Before the mid-50’s, nearly all “important” photography was still being rendered in monochrome, much of it of a journalistic or editorial nature. From the crash of the Hindenburg to the New Deal’s chronicling of the impact of the Great Depression through endless newsreel and magazine essays, the pictures of record, of the stuff that mattered, was black and white. Consumer photography generally followed suit. Early color films were available from the 1930’s on, but the overarching curve of Everyman hobbyist work did not immediately flip to general use. Color was largely for commercial work, for selling things in a hyper-saturated advertising spread or brochure. Seminal black and white essays like Robert Frank’s The Americans or Henri Cartier-Bresson’s The Decisive Moment seemed to reinforce the idea of monochrome as the messenger of realism, authenticity, grit. Ugly, sad, tragic, important things happened in black and white. Color was for kids’ parties.

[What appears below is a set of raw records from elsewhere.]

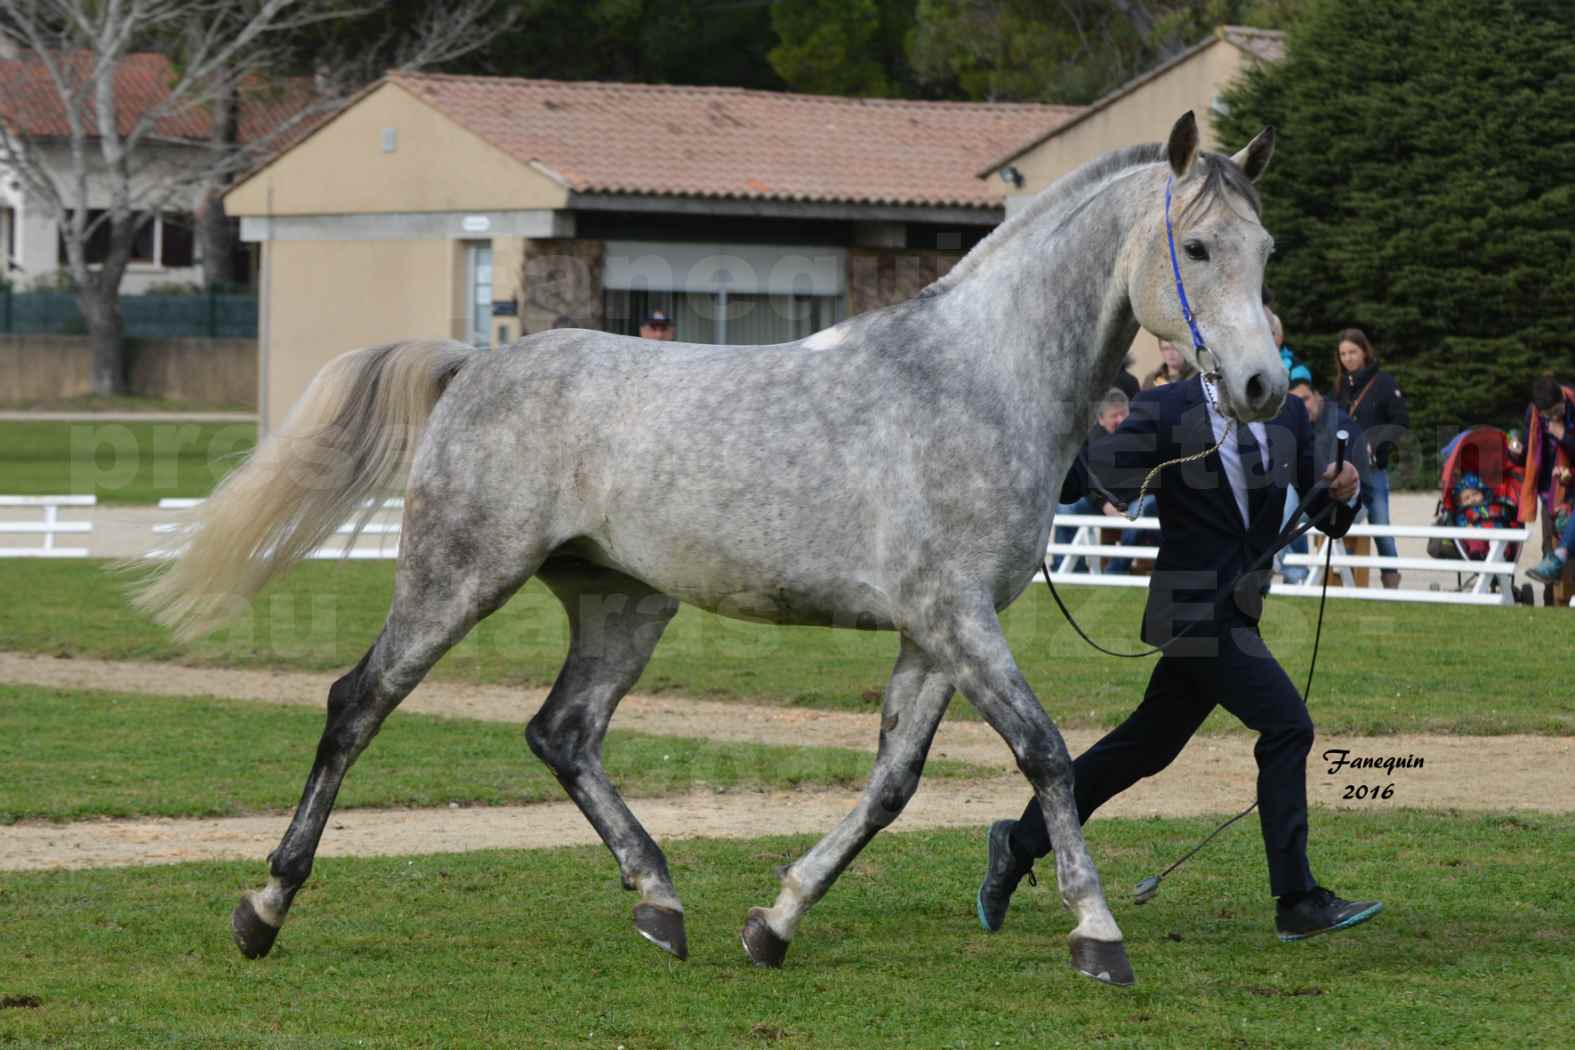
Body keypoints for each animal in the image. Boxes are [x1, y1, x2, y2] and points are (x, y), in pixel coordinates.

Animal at [138, 114, 1278, 988]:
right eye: (1199, 249)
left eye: (1265, 249)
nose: (1263, 385)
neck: (974, 381)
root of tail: (476, 365)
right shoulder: (955, 617)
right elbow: (1043, 754)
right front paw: (1099, 936)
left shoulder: (934, 632)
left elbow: (892, 784)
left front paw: (773, 923)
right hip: (457, 578)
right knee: (358, 705)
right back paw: (263, 907)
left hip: (623, 602)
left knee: (562, 732)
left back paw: (660, 902)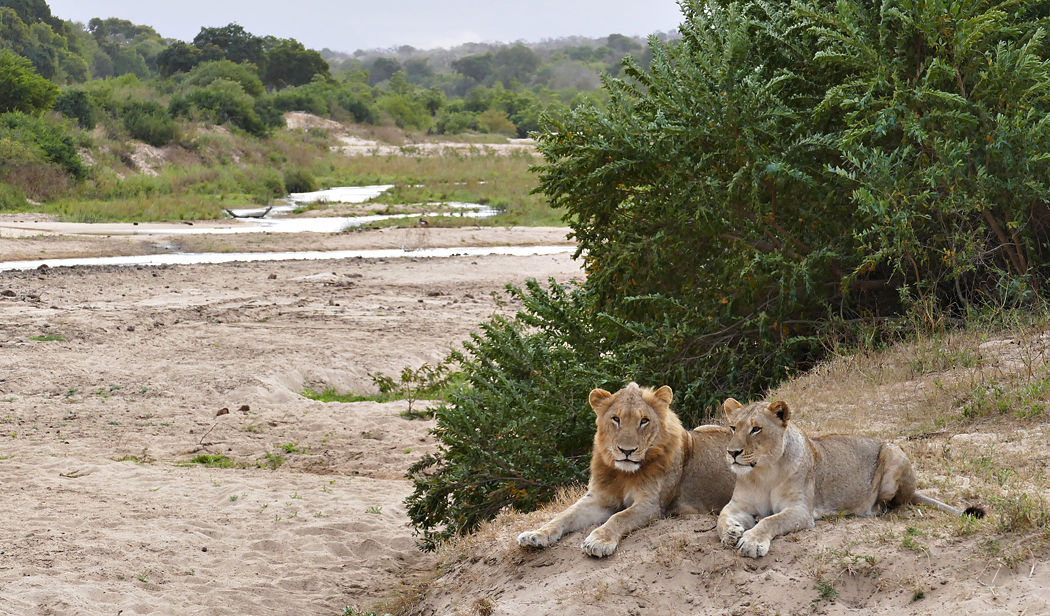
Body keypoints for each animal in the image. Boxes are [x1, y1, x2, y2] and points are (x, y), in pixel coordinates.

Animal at [518, 384, 734, 558]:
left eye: (644, 421)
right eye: (616, 419)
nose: (627, 451)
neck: (622, 474)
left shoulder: (651, 504)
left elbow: (619, 517)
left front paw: (598, 541)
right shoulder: (598, 498)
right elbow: (564, 514)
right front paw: (535, 535)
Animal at [718, 400, 978, 558]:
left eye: (756, 429)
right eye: (733, 428)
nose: (732, 452)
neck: (763, 473)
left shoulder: (800, 510)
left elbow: (771, 520)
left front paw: (752, 541)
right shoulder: (739, 505)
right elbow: (722, 516)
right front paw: (731, 532)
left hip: (893, 453)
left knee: (894, 503)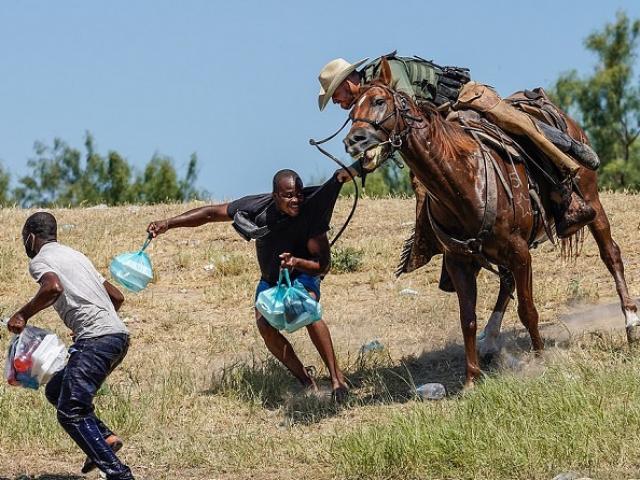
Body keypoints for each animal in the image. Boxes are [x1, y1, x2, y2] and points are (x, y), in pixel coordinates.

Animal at [344, 58, 640, 388]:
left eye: (379, 101)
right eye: (351, 110)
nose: (353, 141)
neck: (463, 181)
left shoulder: (520, 252)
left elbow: (528, 310)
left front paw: (540, 359)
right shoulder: (460, 261)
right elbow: (468, 319)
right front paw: (472, 379)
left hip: (592, 201)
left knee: (611, 254)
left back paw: (630, 322)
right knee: (506, 281)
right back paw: (491, 339)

What “color” is your reality?
By the 1960’s, faster consumer color films changed candid photography virtually overnight as amateurs opted for more “lifelike” images. Color print, slide and movie film sales soared, and, while magazine and newspaper “documentarians” continued to emphasize mono as the “official” tonal language of street work, younger photographers began to reframe the argument as to what constituted a fit format for commentary. In the present day, both approaches live comfortably side by side, and many shooters are not exclusively in the ‘either” or “or” camp, deciding one frame at a time whether a narrow or wide palette is right for a given image. Even the shooters who embraced color as young photographers may, today, toggle back to monochrome for a singular impact or even a nostalgic evocation of the past. Fashion historians can easily lose count: we’ve zoomed past ironic, post-ironic, post-post-ironic, and back to innocence again, spinning through both unconscious and super-self-conscious styles like the blades of a pinwheel. Beneficiaries of technologies that abett and invite multiple ways to rendering the same subject, we shoot in all eras and influences at once. Everything about photography is a la carte.

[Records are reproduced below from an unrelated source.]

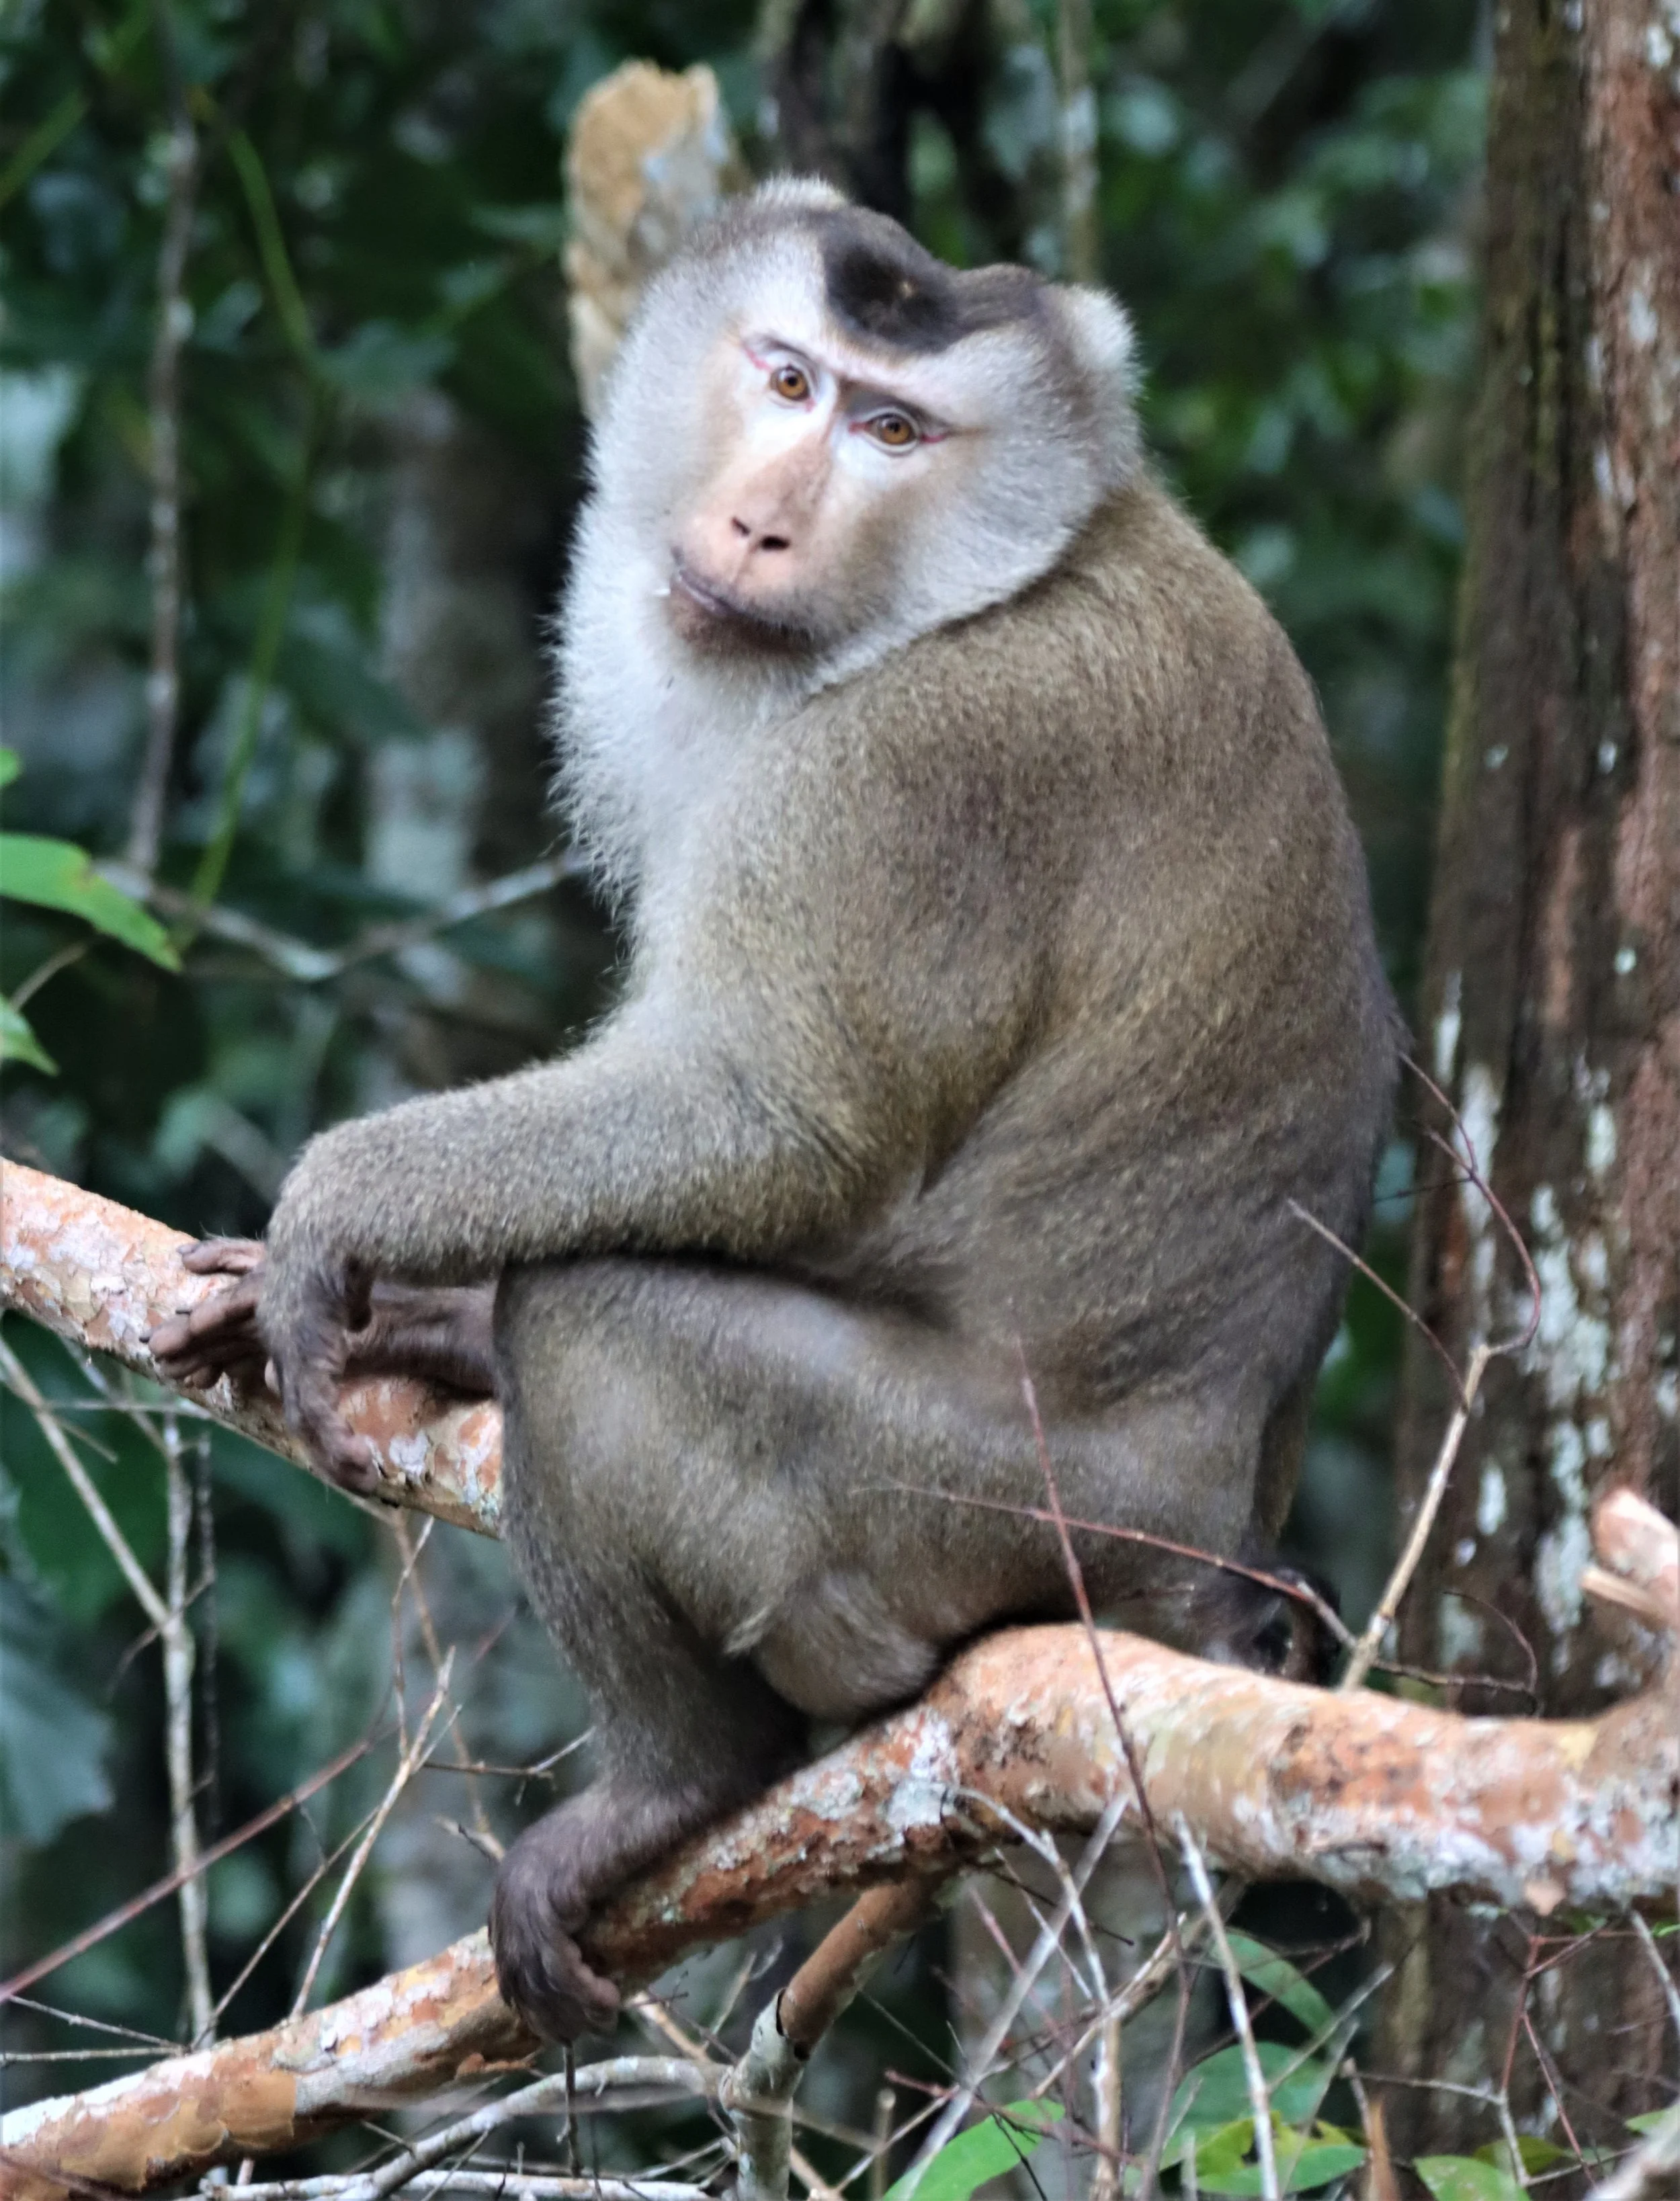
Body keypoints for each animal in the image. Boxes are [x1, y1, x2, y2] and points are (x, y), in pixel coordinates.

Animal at [151, 179, 1397, 2045]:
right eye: (792, 376)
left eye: (894, 431)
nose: (757, 523)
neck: (981, 578)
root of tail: (1207, 1551)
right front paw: (435, 1316)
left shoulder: (910, 768)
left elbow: (770, 1117)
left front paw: (353, 1206)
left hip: (959, 1515)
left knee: (604, 1317)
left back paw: (682, 1779)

For me, black and white isn’t a signature, but then again, neither is color. I find them both adequate for the candid work that encompasses “street”, and I reserve the right to make the choice between the two at a moment’s notice. Tonal properties, after all, should be as improvisational as the decision to make a given picture. We are freer than ever to worry less about the how of a photograph, and focus on the why.